En revanche, et contrairement à ce que je viens d'évoquer par rapport à cette subtile façon de filmer - et même de jouer - Arnaud Desplechin me donne l'impression qu'il est sûr de ce qu'il met en avant et de ce qu'il croit de l'amour multiple ; à l'occurence ici, un amour triangulaire.

Par exemple, pour A. Desplechin, le désespoir que vit Ismaël est la représentation de l'amour qu'il a porté à son épouse subitement disparue et qu'il tente de rejeter plus ou moins comme il le peut en présence de Sylvia, qui, quant à elle, semble tout à fait à-même à procurer ce dont Ismaël a besoin tout en allant jusqu'à l'accomplissement de son bonheur personnel de femme jusque-là désabusée par une série d'échecs.

Ceci étant, A. Desplechin étaye l'histoire des trois personnages avec une certaine insouciance et surtout d'une manière beaucoup convenue... ce qui rend l'ensemble particulièrement douteux voir perplexe.

Le fait qu'il ai établit le film sur le fait que cet homme ai a choisir l'une ou l'autre, surtout après un évènement si déroutant du retour de Carlotta, là où non-pas lui-seul mais les trois personnes sont démunies de leurs moyens et objectivement peu à-même de prendre des décisions sur leur avenir amoureux respectif, me laisse penser qu'il y a un contraire flagrant entre un très bon jeu d'équilibre entre surréalisme résolument drôle, et un conformiste et une convenue malhereusement beaucoup trop marquée pour que les trois personnes puissent envisager un avenir joyeux et y compris amoureux.

Cela m'a laissé beaucoup d'amertume surtout en seconde partie dès lorsque j'ai vu comment les trois personnages évoluaient et plus particulièrement les deux femmes entre elles, de plus en plus à-même à se chamailler l'amour d'Ismaël, alors que autant pour l'une de l'autre la situation est incongrue, et que pour Ismaël, il se retrouve non-plus avec plus personne à chérrir hormis son "fantôme réel" d'épouse, mais deux en même temps et parfaitement prêtes à vivre leur bonheur respectif et potentiellement ensemble (je le rappelle : Sylvia n'a connu qu'une série de déceptions et attend maintenant une relation valable, Carlotta est allée vivre ailleurs pendant une éternité et sait aujourd'hui que le vrai amour qu'elle peut vivre est auprès de lui.

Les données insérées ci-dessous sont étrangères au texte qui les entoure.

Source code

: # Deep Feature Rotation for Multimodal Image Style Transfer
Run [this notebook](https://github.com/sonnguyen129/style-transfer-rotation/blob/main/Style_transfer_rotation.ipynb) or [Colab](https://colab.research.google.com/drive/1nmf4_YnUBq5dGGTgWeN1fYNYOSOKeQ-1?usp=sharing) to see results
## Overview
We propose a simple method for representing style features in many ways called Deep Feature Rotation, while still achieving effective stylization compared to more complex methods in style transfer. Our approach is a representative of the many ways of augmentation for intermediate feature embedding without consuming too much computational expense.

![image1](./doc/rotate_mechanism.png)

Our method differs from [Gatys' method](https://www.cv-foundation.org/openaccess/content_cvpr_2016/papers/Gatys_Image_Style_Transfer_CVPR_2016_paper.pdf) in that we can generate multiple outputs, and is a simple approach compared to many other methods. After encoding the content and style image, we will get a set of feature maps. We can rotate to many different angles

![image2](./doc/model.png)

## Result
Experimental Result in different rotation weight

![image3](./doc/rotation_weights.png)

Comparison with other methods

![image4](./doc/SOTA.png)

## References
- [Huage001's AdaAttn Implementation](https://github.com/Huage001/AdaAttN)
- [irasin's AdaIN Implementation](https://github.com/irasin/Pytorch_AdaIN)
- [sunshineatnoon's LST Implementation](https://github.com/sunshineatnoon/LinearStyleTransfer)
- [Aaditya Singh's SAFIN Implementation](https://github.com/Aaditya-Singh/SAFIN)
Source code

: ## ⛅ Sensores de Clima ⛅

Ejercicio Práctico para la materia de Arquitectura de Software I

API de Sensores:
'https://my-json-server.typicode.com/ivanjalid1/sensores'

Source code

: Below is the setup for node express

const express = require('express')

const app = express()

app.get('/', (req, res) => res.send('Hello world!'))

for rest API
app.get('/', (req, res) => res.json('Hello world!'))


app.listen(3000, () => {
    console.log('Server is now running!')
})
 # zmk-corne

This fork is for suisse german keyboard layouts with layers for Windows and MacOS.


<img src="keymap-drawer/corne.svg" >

En conclusion, c'est un film que j'ai apprécié plus qu'habituellement en raison de son savant équilibre du surréalisme et les situations presque drôles qui m'ont permi de ne pas être dérouté et donc de dériver mon regard, même si je considère que le cinéaste fait fausse-route dans ce qu'il avance, pour la principale raison que, au vu de la situation non-pas que d'Ismaël mais des trois personnes ensemble au même endroit et au même moment, auraient au moins dû faire preuve d'un minimum d'introspection non-pas que pour leur propre intérêt respectif mais commun, en mettant de côté leur conformisme non-pas que envahissant mais destructeur. Car à l'occurence, c'est en raison de ce conformisme émis par chacun des trois personnages, que cela a amené à l'échec non-pas que d'un nouveau couple nouvellement en formation mais des trois ensemble en cours de création.